Board member Glenn Connan was irate at language stating that no home baked goods will be allowed in school and other protocol intended to keep children with food allergies safe.

“The kids are only young once,” Connan yelled before tearing apart his copy of the proposal in front of school Food Services Director Kate Murphy in the Western Elementary School gymnasium. “To take away the special fun we had when we were kids is shameful. It will never have my vote.”

The board tabled action on the proposed policy until next month.

The committee that proposed the policy consists of school board members, parents, nurses and students. Deb Sauers, nursing supervisor for the district who was on the committee, said the goal of the three-page policy is to encourage children and parents to make healthy choices.

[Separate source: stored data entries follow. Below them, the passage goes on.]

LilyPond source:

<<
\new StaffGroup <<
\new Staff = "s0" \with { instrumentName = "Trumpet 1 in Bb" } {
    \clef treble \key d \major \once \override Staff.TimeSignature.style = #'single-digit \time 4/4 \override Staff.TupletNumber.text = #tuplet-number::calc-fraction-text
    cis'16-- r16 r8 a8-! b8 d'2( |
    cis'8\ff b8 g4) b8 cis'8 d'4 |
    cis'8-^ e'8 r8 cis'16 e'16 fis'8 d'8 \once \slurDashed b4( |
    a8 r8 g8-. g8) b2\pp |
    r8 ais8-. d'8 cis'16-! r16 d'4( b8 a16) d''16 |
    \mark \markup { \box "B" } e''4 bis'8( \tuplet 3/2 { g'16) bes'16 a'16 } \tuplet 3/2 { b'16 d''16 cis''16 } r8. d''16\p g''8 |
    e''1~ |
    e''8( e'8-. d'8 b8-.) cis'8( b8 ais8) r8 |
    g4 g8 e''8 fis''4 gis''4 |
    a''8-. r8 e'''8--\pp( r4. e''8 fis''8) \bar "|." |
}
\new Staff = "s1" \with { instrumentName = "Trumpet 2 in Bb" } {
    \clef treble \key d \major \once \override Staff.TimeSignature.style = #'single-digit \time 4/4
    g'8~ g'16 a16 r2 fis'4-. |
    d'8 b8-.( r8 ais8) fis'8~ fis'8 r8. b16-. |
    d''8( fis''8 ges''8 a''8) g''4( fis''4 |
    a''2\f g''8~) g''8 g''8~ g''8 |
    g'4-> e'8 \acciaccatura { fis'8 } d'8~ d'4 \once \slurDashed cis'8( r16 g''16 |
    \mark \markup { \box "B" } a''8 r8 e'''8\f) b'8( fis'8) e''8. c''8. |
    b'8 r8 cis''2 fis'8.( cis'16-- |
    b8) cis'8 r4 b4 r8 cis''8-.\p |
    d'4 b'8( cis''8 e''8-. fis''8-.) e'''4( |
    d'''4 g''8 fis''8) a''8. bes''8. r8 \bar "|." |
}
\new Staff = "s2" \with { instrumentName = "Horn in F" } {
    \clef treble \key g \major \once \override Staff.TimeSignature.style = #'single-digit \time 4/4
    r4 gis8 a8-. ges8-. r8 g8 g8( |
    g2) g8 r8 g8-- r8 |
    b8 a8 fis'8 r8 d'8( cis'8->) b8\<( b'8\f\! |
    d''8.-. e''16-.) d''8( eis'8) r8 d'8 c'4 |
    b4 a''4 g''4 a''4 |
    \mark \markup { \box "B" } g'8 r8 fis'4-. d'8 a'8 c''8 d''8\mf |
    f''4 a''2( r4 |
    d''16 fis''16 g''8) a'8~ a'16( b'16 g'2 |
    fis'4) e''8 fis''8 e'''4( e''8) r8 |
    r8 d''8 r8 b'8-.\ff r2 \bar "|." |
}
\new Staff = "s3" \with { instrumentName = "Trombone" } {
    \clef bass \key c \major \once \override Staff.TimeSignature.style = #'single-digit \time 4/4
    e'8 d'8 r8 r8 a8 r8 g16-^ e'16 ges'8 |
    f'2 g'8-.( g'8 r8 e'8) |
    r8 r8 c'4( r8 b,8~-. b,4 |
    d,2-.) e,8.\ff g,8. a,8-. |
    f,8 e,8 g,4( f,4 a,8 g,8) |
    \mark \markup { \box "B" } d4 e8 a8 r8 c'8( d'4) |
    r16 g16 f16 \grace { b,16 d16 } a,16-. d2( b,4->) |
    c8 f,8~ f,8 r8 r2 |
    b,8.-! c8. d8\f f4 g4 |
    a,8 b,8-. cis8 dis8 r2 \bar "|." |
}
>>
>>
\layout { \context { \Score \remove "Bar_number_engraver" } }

The amount of students who have food allergies has increased at least 30 percent in the past decade, she said.

The policy states the following about food being brought into classrooms:

• Only products that are certified and/or documented nut free and indicate the product was processed in a nut-free facility will be allowed in the school cafeteria;
• Baked items used for classroom celebrations may only be provided by the school cafeteria;
• The nurse and principal must decline the food item if there is any question of product safety.

“We need to make sure it is certified to be safe for the kids who have nut allergies because cross contamination for a peanut allergy kid will kill them,” she said. “We’re not talking about a stomach ache or a headache. We’re talking about death.”

There is other language in the proposal that addressed nutrition education. For example, it states that the schools aim to teach, encourage and support healthy eating by students.

“Classroom health education should complement physical education by reinforcing the knowledge and self-management skills needed to maintain a physically active lifestyle and to reduce time spent on sedentary activities, such as watching television.”